#### ABOUT THIS EXERCISE:
After finding the line with "2. 관련 커뮤니티 참여" in the entries below, retype exactly each line from there through the line with "체크박스에 체크해보세요!** ✅", including that final line.

•••••

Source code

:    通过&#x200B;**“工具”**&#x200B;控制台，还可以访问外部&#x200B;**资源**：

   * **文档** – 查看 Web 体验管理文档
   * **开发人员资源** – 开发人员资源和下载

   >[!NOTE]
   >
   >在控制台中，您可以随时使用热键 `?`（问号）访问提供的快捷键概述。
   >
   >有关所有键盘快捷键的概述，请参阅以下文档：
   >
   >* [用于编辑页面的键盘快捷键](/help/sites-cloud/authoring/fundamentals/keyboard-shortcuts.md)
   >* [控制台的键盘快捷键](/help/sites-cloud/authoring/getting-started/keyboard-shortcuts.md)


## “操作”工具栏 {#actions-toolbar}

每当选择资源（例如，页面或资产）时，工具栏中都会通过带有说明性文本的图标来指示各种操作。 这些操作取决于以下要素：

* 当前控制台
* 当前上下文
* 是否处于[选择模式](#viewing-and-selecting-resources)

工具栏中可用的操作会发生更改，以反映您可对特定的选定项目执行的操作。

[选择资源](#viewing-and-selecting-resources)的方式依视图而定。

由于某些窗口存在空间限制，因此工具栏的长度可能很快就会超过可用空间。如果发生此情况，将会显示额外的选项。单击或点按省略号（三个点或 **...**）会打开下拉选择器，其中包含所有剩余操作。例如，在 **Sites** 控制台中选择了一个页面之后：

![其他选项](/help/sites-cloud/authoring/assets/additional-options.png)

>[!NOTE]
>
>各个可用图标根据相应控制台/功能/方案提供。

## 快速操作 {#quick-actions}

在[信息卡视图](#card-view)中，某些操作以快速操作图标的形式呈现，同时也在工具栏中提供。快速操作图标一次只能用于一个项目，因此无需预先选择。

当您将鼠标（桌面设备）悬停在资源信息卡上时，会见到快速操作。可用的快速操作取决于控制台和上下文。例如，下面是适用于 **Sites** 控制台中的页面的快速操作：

•••••

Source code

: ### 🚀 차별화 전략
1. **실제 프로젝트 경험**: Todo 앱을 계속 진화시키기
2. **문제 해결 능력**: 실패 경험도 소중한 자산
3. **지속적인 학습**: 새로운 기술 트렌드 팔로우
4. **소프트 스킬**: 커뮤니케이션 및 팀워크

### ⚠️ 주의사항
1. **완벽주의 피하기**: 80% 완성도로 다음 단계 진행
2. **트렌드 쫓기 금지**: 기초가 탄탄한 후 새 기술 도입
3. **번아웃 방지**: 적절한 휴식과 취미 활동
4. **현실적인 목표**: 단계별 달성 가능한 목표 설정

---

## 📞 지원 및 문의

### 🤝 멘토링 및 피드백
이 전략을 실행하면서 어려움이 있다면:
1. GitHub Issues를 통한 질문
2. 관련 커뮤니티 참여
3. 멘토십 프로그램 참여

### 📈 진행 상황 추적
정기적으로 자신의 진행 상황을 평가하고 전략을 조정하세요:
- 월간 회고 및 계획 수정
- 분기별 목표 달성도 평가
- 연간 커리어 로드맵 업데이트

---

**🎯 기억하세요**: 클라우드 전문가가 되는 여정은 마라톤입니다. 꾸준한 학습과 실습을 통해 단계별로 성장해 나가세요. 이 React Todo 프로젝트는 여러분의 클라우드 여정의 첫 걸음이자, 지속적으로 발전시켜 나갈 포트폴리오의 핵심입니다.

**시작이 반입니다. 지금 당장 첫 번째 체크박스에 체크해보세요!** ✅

•••••

#### EXPECTED OUTPUT:
2. 관련 커뮤니티 참여
3. 멘토십 프로그램 참여

### 📈 진행 상황 추적
정기적으로 자신의 진행 상황을 평가하고 전략을 조정하세요:
- 월간 회고 및 계획 수정
- 분기별 목표 달성도 평가
- 연간 커리어 로드맵 업데이트

---

**🎯 기억하세요**: 클라우드 전문가가 되는 여정은 마라톤입니다. 꾸준한 학습과 실습을 통해 단계별로 성장해 나가세요. 이 React Todo 프로젝트는 여러분의 클라우드 여정의 첫 걸음이자, 지속적으로 발전시켜 나갈 포트폴리오의 핵심입니다.

**시작이 반입니다. 지금 당장 첫 번째 체크박스에 체크해보세요!** ✅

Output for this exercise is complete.